WHAT THE TASK ASKS: Each line of data below is to be returned exactly, leaving out any picture.

DATASET SECTION:
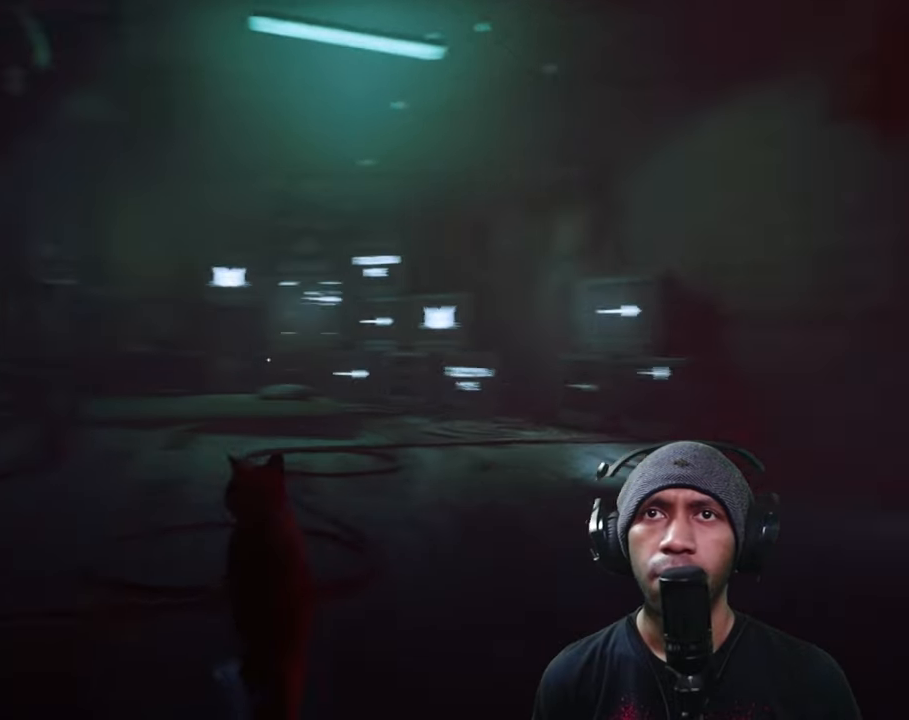
{"buttons": ["R2"], "left_stick": "up", "right_stick": "center", "button_events": []}
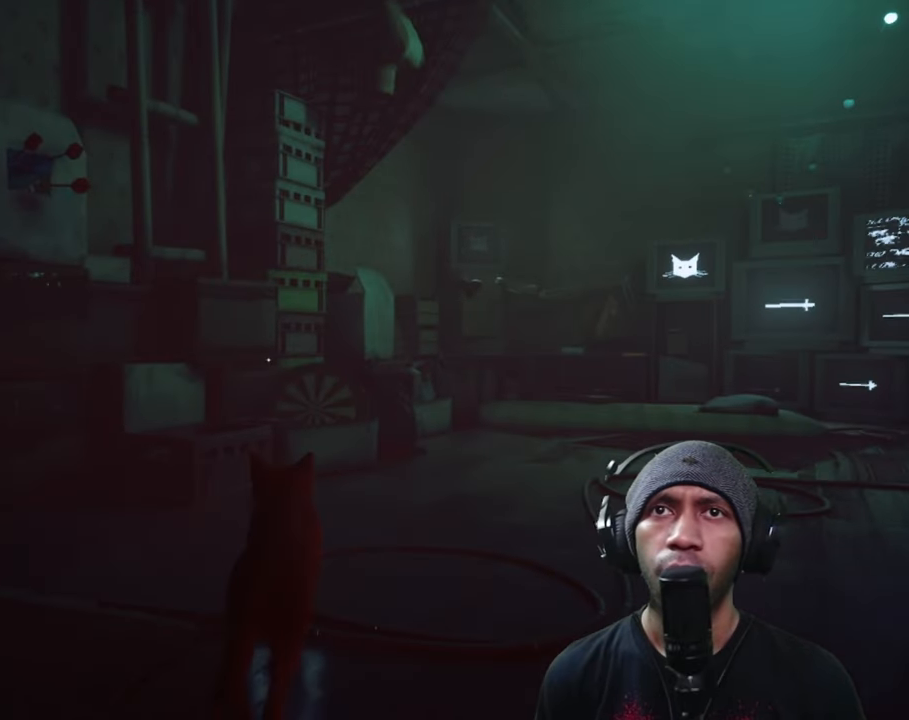
{"buttons": ["R2"], "left_stick": "up", "right_stick": "center", "button_events": []}
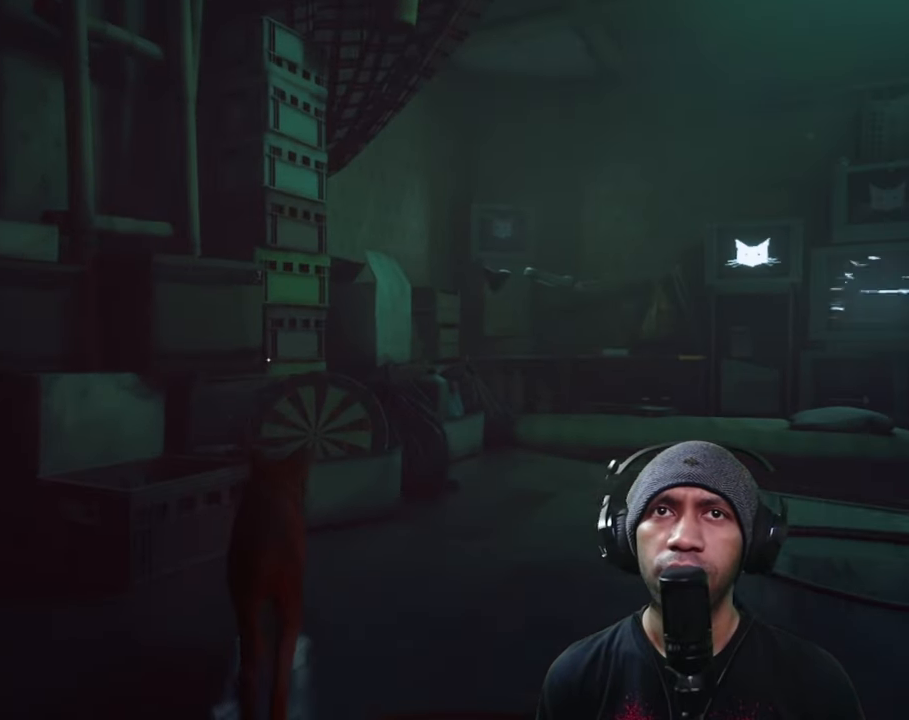
{"buttons": ["R2"], "left_stick": "up-right", "right_stick": "center", "button_events": []}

EXERCISE ANSWER:
{"buttons": ["R2"], "left_stick": "up", "right_stick": "center", "button_events": []}
{"buttons": ["R2"], "left_stick": "up", "right_stick": "center", "button_events": []}
{"buttons": ["R2"], "left_stick": "up-right", "right_stick": "center", "button_events": []}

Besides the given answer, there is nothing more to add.